By Marion V. Ali
Samples sent abroad for testing have confirmed that vegetables in the Valley of Peace area, Cayo, that were destroyed in March were done by Roundup, a lethal herbicide.
This week Jose Alpuche, chief executive officer in the Ministry of Agriculture, told The Reporter that the Ministry and the Department of Environment are looking specifically at strengthening the guidelines as they pertain to the application of chemicals to avoid a re-occurrence of the incident.
“The initial investigation [of the incident] revealed that the operators, who were contracted by Green Tropics to conduct the spraying, did not follow existing protocol as it relates to wind speeds.” Alpuche explained that aerial sprayings are prohibited when the wind velocity is above a certain limit. He added that the additional measures being looked at includes a number of relevant government agencies.
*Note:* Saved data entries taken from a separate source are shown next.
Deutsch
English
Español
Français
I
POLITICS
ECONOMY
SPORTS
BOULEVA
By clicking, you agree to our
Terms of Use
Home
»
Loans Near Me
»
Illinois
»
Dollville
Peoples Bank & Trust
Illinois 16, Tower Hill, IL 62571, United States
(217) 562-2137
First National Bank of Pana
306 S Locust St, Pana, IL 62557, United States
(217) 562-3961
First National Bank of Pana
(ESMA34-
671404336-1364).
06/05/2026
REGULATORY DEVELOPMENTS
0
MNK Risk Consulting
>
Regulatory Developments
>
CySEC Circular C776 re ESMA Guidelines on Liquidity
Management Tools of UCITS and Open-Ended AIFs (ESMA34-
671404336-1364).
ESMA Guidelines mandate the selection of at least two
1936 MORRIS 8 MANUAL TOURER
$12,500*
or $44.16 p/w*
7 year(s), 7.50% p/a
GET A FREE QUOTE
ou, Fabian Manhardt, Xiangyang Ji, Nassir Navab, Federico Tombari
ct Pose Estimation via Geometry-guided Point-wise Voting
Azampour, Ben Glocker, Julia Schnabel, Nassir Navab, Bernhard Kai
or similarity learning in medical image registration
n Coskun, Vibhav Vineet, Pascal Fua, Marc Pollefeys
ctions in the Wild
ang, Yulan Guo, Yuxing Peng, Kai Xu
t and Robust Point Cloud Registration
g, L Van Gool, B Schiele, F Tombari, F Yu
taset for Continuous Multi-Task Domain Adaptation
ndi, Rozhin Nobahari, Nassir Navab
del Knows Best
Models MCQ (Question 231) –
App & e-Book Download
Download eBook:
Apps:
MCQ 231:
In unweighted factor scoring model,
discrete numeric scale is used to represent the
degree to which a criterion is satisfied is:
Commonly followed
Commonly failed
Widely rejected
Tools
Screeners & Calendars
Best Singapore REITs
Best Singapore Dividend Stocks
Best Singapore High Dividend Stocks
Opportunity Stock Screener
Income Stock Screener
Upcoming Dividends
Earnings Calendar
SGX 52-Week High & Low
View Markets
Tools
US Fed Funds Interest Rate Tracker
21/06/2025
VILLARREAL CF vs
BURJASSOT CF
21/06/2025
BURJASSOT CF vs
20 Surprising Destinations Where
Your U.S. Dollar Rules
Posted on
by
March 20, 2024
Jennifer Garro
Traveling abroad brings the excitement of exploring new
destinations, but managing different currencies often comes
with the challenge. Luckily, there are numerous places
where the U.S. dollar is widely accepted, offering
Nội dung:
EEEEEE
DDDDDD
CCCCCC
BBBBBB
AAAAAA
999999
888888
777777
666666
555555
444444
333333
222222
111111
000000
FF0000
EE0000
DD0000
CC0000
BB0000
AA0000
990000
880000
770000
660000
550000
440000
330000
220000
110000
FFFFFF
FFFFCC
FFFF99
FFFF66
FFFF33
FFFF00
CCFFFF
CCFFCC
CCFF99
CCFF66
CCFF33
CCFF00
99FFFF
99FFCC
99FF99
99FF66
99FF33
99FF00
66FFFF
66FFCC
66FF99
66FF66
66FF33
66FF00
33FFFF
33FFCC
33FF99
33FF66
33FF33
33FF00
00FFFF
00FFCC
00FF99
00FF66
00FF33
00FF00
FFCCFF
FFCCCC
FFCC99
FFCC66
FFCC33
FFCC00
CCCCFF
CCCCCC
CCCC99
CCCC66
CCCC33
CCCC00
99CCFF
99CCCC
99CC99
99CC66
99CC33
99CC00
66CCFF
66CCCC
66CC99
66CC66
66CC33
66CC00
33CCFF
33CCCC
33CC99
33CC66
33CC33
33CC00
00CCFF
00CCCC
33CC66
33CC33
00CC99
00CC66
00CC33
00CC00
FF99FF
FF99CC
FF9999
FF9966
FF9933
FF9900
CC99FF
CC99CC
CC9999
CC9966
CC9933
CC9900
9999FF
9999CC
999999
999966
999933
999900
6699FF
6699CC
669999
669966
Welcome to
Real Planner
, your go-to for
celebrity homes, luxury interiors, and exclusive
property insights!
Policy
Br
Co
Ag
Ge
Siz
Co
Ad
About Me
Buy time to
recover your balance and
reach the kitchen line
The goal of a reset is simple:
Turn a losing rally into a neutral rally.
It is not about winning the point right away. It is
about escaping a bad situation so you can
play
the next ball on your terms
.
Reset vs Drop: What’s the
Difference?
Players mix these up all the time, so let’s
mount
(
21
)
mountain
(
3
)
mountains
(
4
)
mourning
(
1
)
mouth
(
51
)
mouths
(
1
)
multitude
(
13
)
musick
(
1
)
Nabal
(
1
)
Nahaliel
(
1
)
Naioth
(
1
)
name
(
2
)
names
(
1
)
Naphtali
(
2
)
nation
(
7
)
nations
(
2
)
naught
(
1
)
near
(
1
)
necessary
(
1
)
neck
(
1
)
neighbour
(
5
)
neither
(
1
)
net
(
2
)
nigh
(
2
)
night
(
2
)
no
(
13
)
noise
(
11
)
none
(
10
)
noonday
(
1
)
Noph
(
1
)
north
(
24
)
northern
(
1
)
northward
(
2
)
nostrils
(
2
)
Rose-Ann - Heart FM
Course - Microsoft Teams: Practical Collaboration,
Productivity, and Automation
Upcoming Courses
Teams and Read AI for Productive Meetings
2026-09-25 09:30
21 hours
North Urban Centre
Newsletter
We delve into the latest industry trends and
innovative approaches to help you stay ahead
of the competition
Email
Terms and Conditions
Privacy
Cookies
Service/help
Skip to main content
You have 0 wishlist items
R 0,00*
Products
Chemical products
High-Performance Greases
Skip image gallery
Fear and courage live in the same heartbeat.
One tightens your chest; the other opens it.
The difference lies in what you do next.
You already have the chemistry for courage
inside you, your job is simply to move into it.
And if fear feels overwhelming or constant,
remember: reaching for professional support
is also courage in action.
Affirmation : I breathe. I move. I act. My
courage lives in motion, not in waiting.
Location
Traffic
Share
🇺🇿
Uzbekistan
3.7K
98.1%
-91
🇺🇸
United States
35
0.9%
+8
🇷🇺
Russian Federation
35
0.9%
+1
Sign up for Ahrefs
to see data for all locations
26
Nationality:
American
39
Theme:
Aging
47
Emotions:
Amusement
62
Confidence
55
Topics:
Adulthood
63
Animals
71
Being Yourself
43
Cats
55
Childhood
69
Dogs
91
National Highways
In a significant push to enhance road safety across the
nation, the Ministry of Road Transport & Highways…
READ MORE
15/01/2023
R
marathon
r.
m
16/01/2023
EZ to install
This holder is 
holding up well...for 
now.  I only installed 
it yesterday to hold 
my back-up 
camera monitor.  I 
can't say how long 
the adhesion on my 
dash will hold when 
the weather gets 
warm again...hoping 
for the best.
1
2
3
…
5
The 30 affected farmers lay the blame squarely on Green Tropics.
The farmers accuse the company of conducting irresponsible aerial spraying of herbicides over their fields, which contained mostly cabbage but also included pepper and tomato.
They claim that about 80 percent of their produce were destroyed.
Immediately following the destruction of the roughly 200 acres of farmland, The Valley of Peace Farmers Association claimed losses that exceeded over $1 million.
In its defense, Green Tropics maintains that the farmers have long been using land that belongs to them.
This territorial matter is one among several that the two parties are trying to resolve.
“We are giving them this opportunity for them to negotiate among themselves. If the matter ends in court…the ministry may very well have to provide expert testimony,” Alpuche explained.